Jones Day provides pro bono representation to the Anti-Defamation League, the U.S. Holocaust Memorial Museum and Foundation, and individual victims of hate crimes around the world. Led by a team of former federal prosecutors and senior-level DOJ officials, several of whom prosecuted major hate crimes and served on national anti-hate task forces, the Jones Day Anti-Hate Initiative operates across 43 offices on five continents.

Given the daunting nature of the challenge, one priority of this initiative will be to seek out and involve those, both from within this region and from around the world who are well positioned to contribute to it. In our own neighborhood, for example, the just-launched Carl G. Grefenstette Center for Ethics in Science, Technology and Law at Duquesne University has identified hate speech as a focus of its work. We expect many other institutions from around the globe to participate in our ongoing work.
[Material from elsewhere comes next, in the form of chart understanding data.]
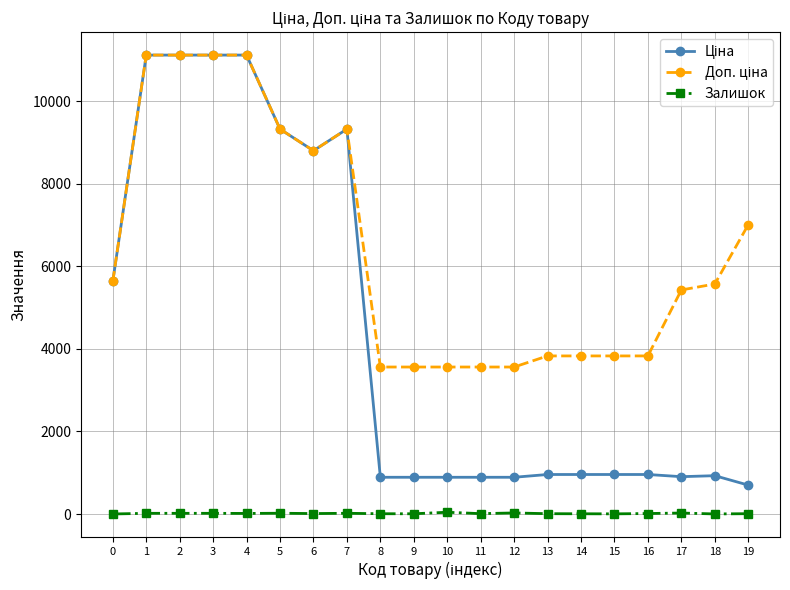

Which series has the largest total across all categories?

Доп. ціна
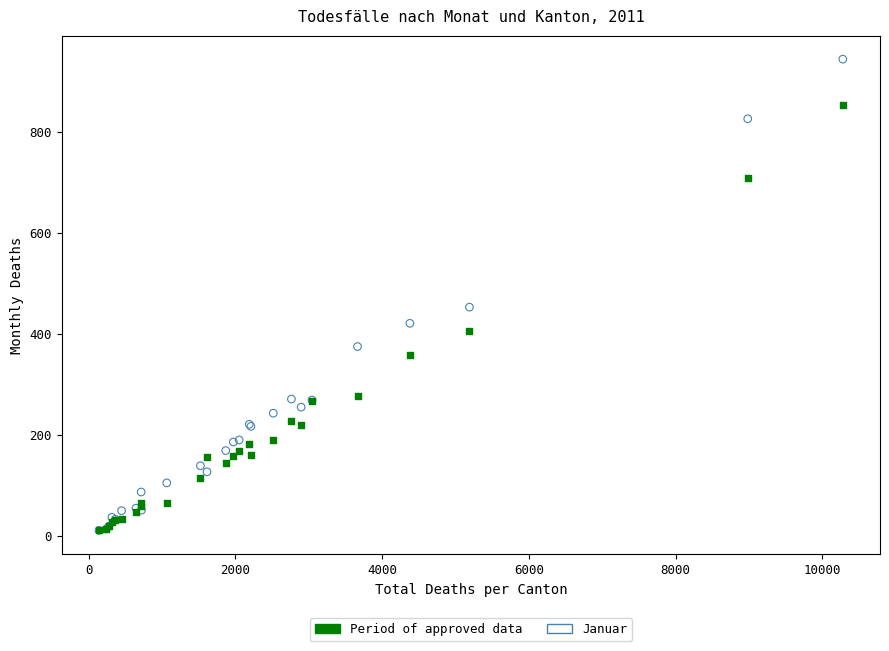

Across all series, what Y value is closest to 477?

453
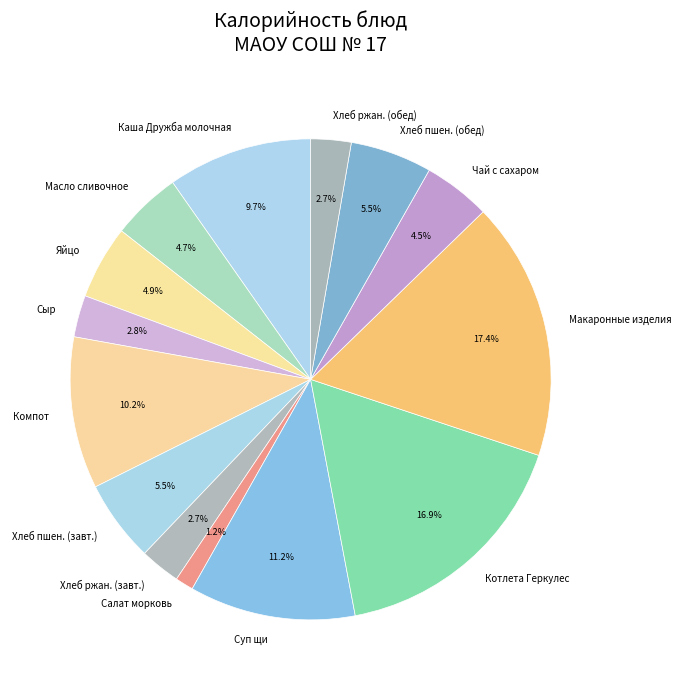

Do Чай с сахаром and Яйцо together represent more than half of the pie?

No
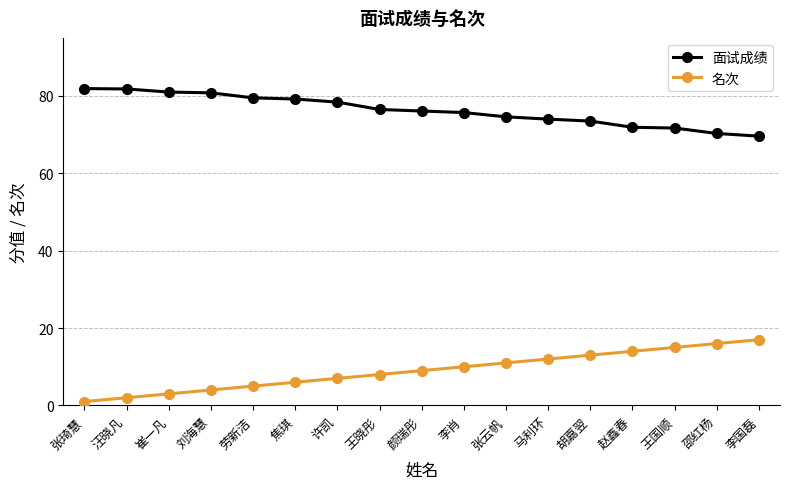

What is the difference between the second highest and second lowest values in the 名次 series?

14.0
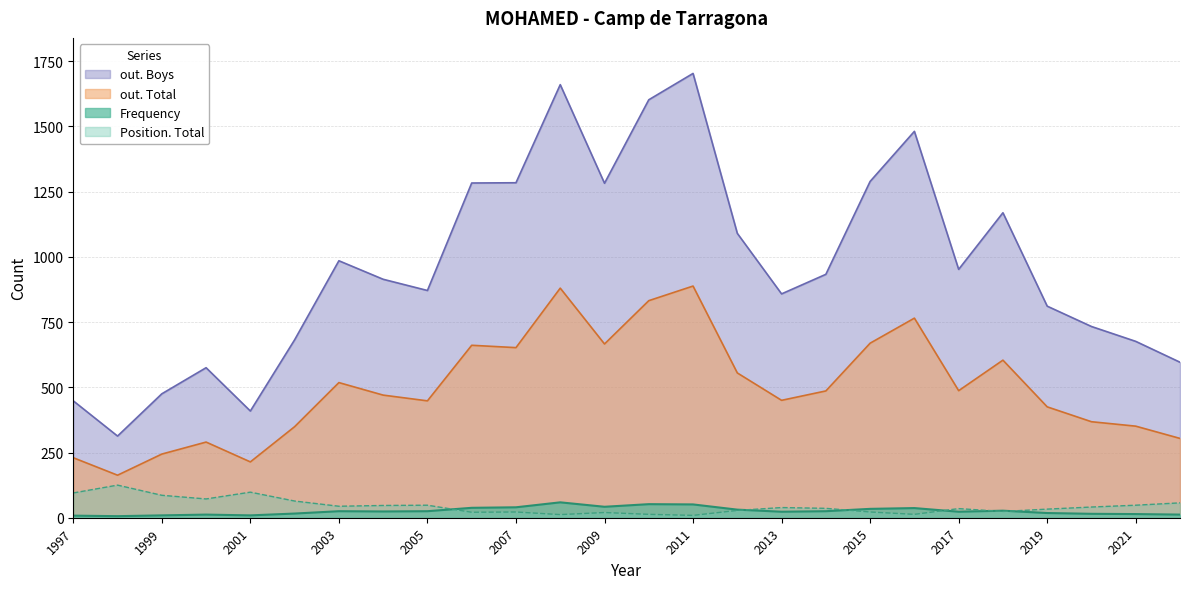

Is it true that Position. Total equals 64 at 2002?

True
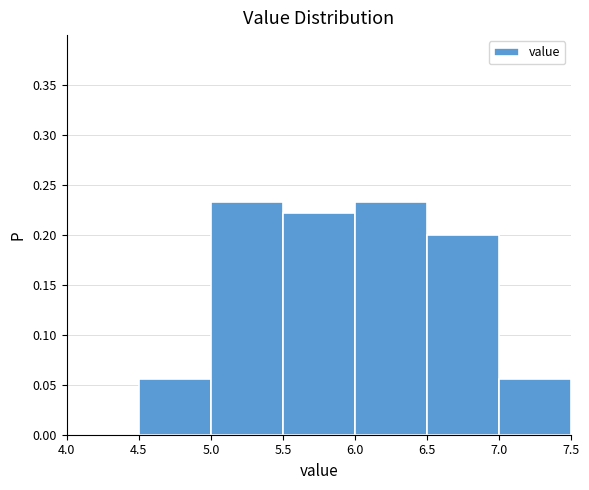

Reading left to right, list every bar in this chart as the range it spans on the x-axis followed by its height. The values are not printed on the chart, so give them approximately, as read against the axis.

4.0 to 4.5: 0
4.5 to 5.0: 0.055
5.0 to 5.5: 0.235
5.5 to 6.0: 0.220
6.0 to 6.5: 0.235
6.5 to 7.0: 0.200
7.0 to 7.5: 0.055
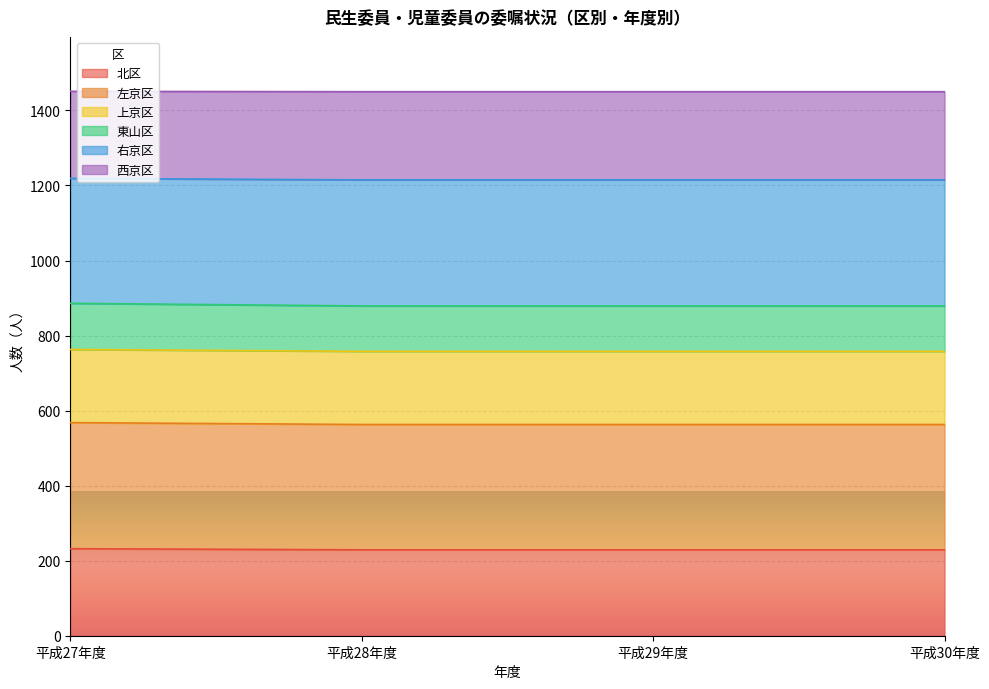

What is the minimum value for 北区?

229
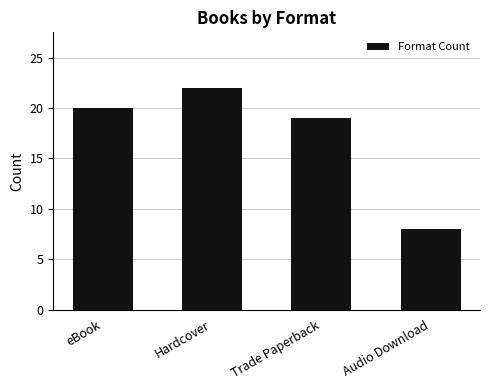

What is the value of the 2nd bar from the left?

22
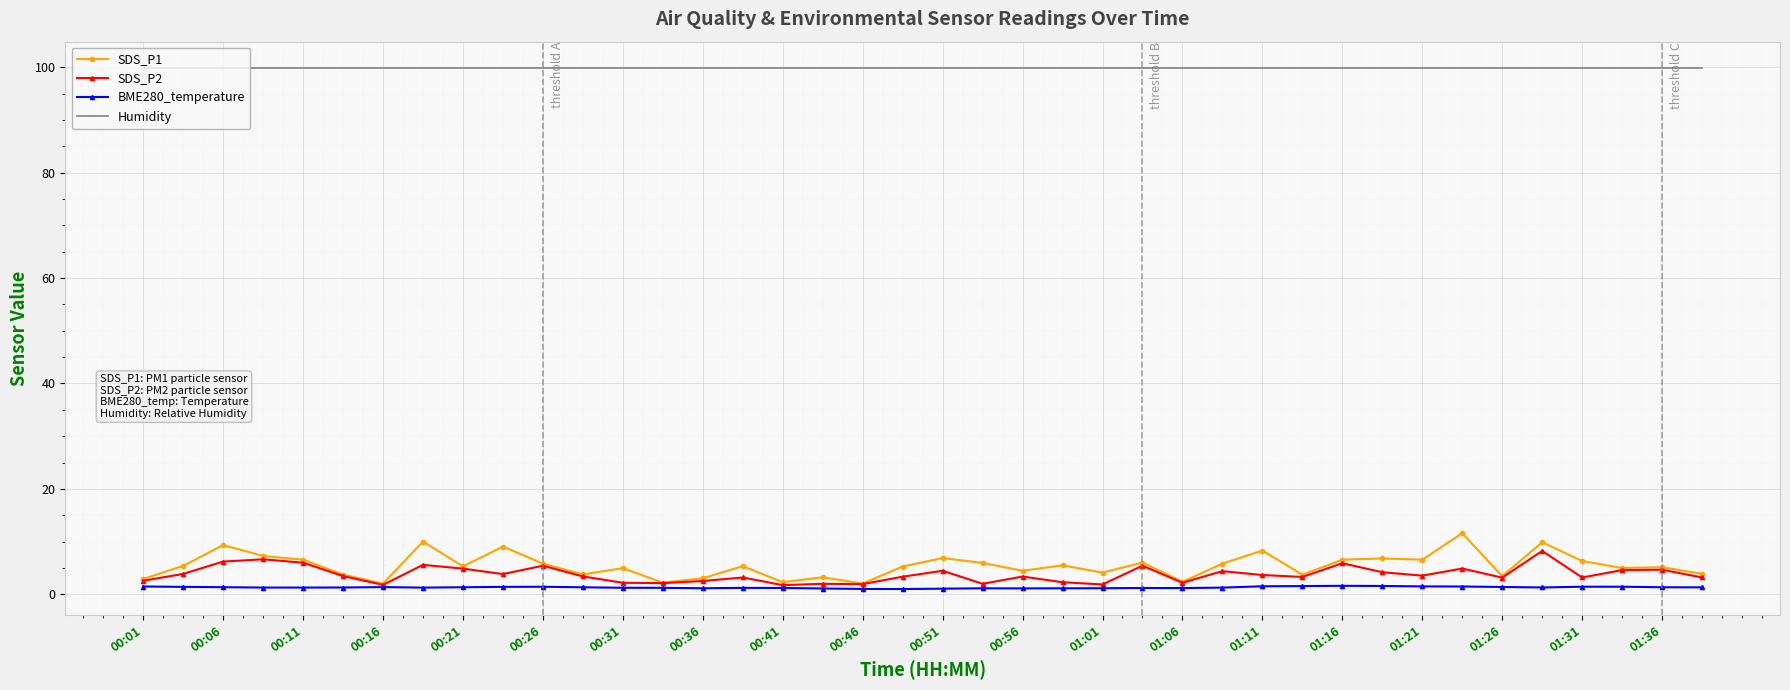

Which series has the widest spread of values?

SDS_P1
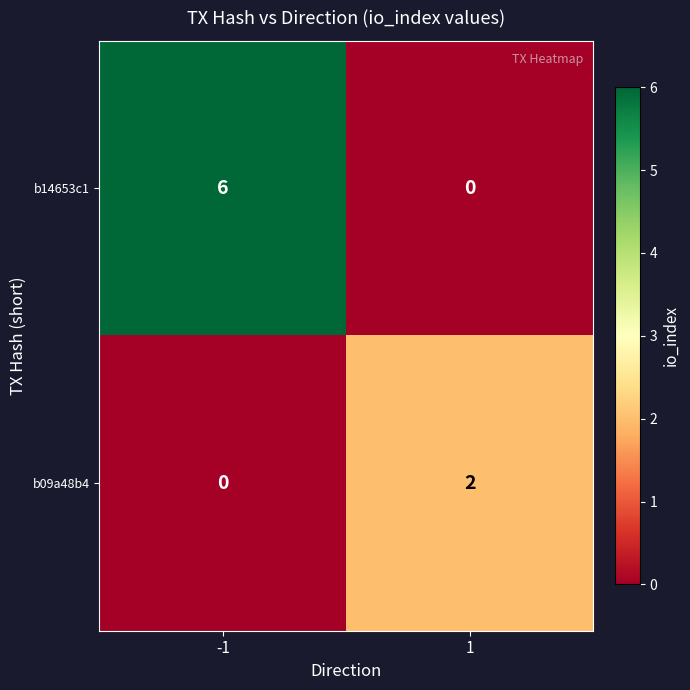

Which series has the largest range (max minus min)?

b14653c1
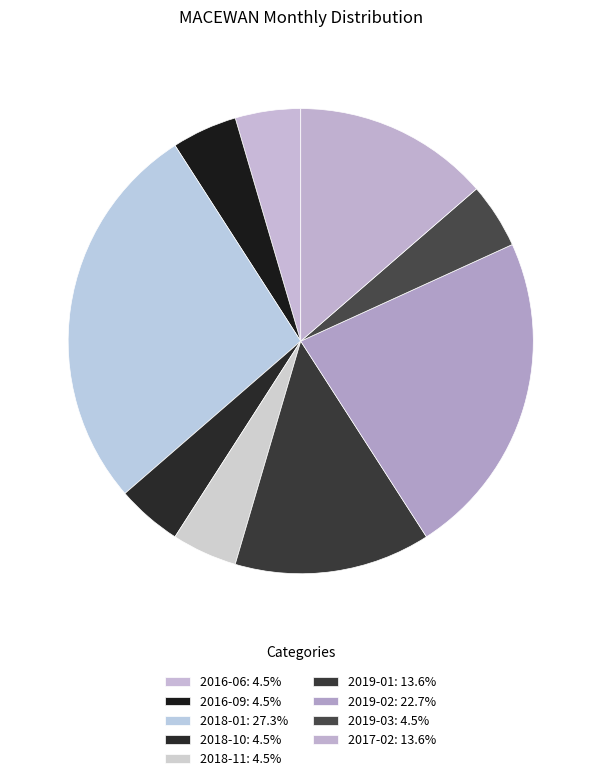

How many segments does this pie chart have?

9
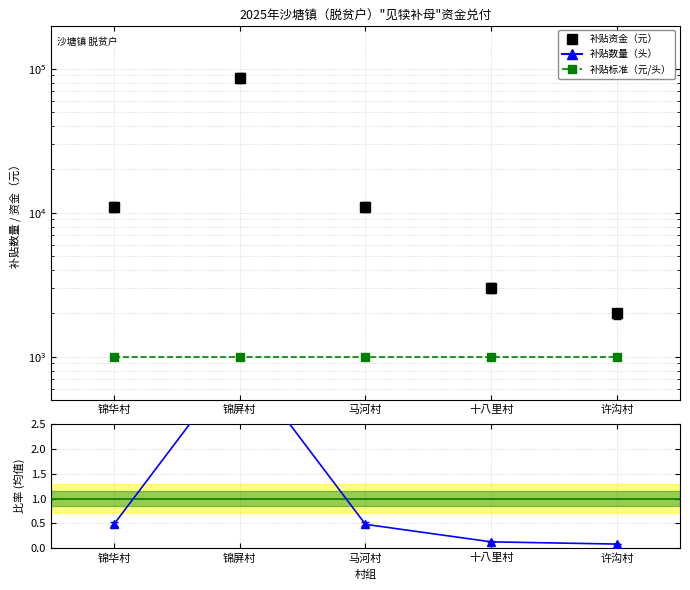

Is it true that 补贴数量（头） equals 17.4 at 马河村?

False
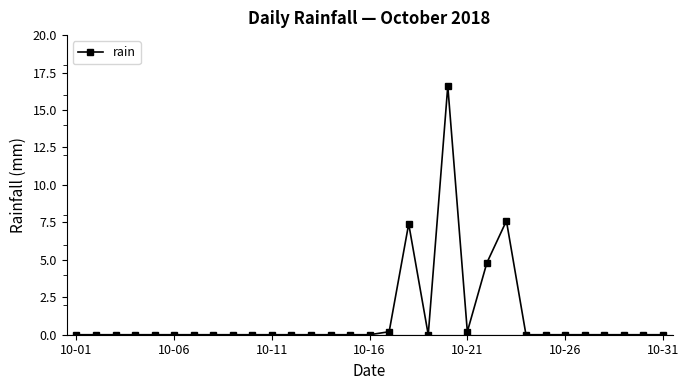

What is the greatest value displayed?

16.6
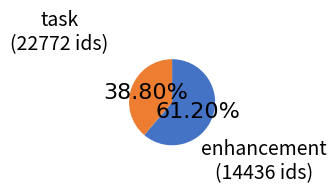

Is there a majority slice in this chart?

Yes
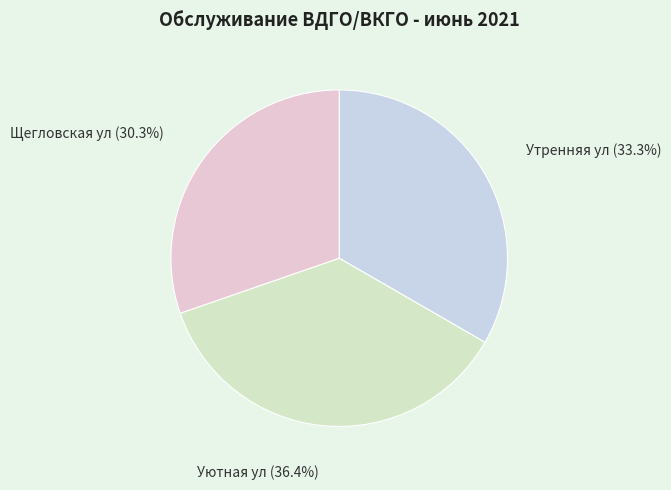

Does Уютная ул represent more than half of the total?

No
Giving Love a Helping Hand

In the wake of hate crimes, many communities have displayed images of love conquering hate. In Pittsburgh, signs combining the Star of David and the logo of the Pittsburgh Steelers and proclaiming that Pittsburgh is stronger than hate, are everywhere. These responses are rooted in a conviction expressed well by Nelson Mandela: 

No one is born hating another person because of the color of his skin, or his background, or his religion. People must learn to hate, and if they can learn to hate, they can be taught to love, for love comes more naturally to the human heart than its opposite.

The organizers of this global event share that view. But in a world in which new technologies are being regularly and effectively deployed to dramatically accelerate the proliferation and penetration of hate around the world, it seems clear that love needs a helping hand. 

With a demonstrated track record of effectively delivering on bold and transformational visions for the future and with resolve born of the profound tragedy that impacted the lives of neighbors in our midst, Pittsburgh is the right place to provide that helping hand.

In doing so, this initiative is building on the legacy of Jonas Salk, the eldest son of Russian-Jewish immigrants, whose University of Pittsburgh research team developed the vaccine that won this country’s war against polio. In discussing that effort, Dr. Salk said, “hope lies in dreams, in imagination, and in the courage of those who dare to make dreams a reality.”

Our dream is a world free from hate. At this moment, in this place, a unique convergence of talent, resources, and resolve have come together with the courage to dare to move that dream toward reality.  We invite you to join us.